ACT plans vast expansion in renewable energy

The ACT government will vastly expand its commitment to solar, wind and other renewable energy projects, building on solar farms already in train near Tuggeranong, Uriarra and Mugga Lane.

Environment Minister Simon Corbell next month will announce a swath of new auctions for renewable energy projects, most of them for wind farms, with bids to be called later in the year. Successful projects get a guaranteed feed-in tariff for 20 years.

Mr Corbell will more than double the cap on large-scale feed-in projects to 550 megawatts, which is more energy than the city currently uses, and will allow the government to reach its target of 90 per cent of energy from renewable sources within six years.

Mr Corbell said the bulk of the projects would be wind farms in the wider Canberra region. He said wind-farm projects in the region capable of generating 500-1000MW had already been approved by the NSW government, but were yet to go ahead through lack of finance. The ACT’s feed-in tariff would give those projects the guarantees they needed, and he expected significant interest when bids were called.

Wind was the cheapest technology, delivering energy at a cost of 8¢ or 9¢ a kilowatt hour, he said. More solar projects would also come into the mix, plus a few waste-to-energy projects, generating an expected 20-25MW.

Mr Corbell will table on Thursday a review of the reverse auction system used to choose renewable energy projects. In the first set of auctions, it received more than 40 bids for 40MW of solar capacity. It chose three companies, with the Royalla project near Tuggeranong expected to be running by the end of the year, and the other two still seeking development approvals.

ActewAGL will pay the three companies a feed-in tariff (up to 18.6¢ a kilowatt hour) for 20 years, passing on the cost to consumers. Mr Corbell said the three solar projects would together cost each household less than 50¢ a week once up and running, and once the 90 per cent target was reached, the cost would peak at about $4 a household per week, declining after that.

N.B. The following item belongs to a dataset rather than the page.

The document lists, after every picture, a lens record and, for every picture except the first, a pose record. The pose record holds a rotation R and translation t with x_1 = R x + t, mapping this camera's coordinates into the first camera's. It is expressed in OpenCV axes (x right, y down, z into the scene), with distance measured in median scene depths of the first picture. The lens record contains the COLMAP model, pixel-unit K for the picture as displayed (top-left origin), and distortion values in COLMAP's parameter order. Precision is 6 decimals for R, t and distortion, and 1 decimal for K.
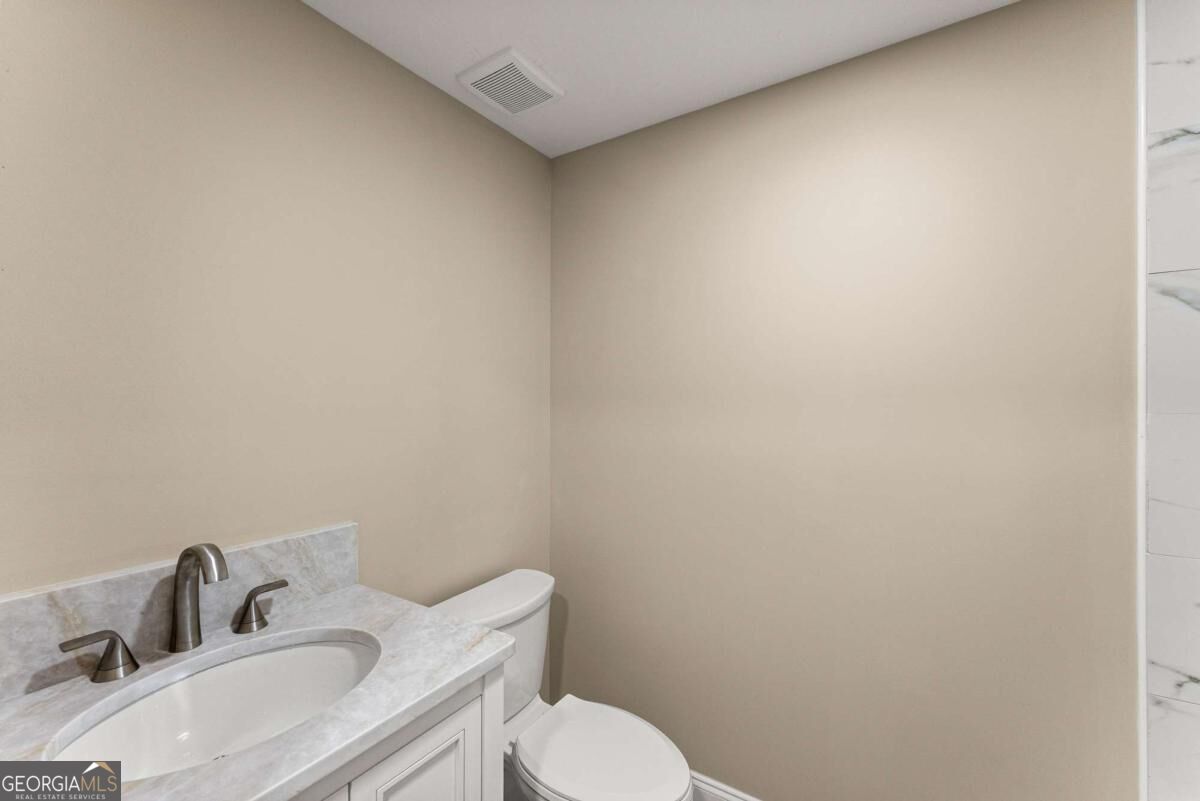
lens RADIAL K [[489.2, 0, 593.9], [0, 489.2, 399.2], [0, 0, 1]] dist [0.002676, -0.000567]
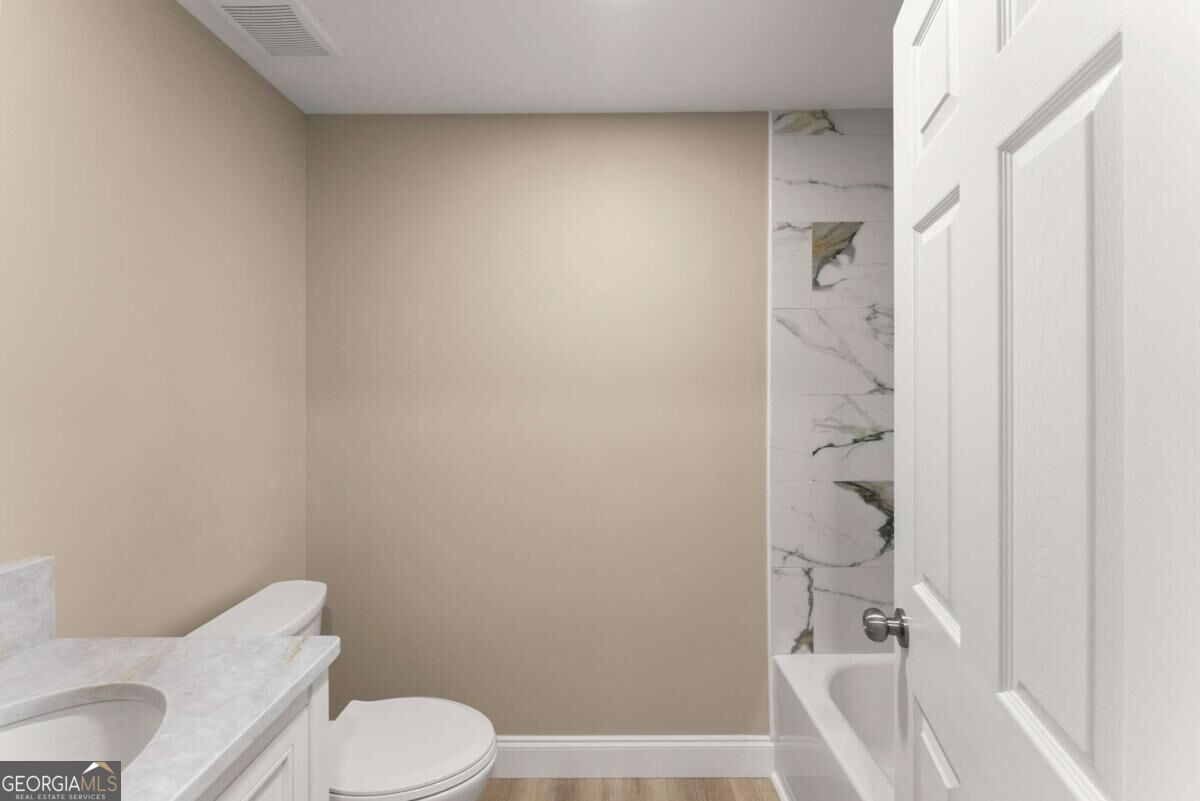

The review has found that the auctions were a highly efficient way of investing in renewable energy at the lowest possible price, he said. They encouraged competition, which drove down cost. The beauty of the auction system was that it came at no risk to taxpayers, companies were only paid as they generated energy, and if a project

fell over, they lost their entitlement. The new 550MW cap would do the heavy lifting towards the government’s target of reducing greenhouse gas emissions by 2 million tonnes a year. ”This sends a very clear signal about where the government is going,” he said.

On Wednesday, Mr Corbell was forced to defend his decision to buy land at Uriarra and change his mind about the purchase. In question time, the Liberals pursued Mr Corbell over the aborted purchase in 2008. But Mr Corbell rejected the implication there was any link with the solar farm now planned at the site.

”I am aware that some people are asserting that I had an interest in land at Uriarra village and that I sold that land, I did not proceed with that purchase, because of the solar auction. That claim is false,” he told the Assembly.

Mr Corbell said he and his wife had entered into a contract to buy a block of land at Uriarra village, but pulled out for personal reasons. He said it was ”before any prospect or suggestion or any knowledge to anybody” that there would be a solar farm at Uriarra.

Uriarra residents are fighting the plan for a 40-hectare solar farm near the village.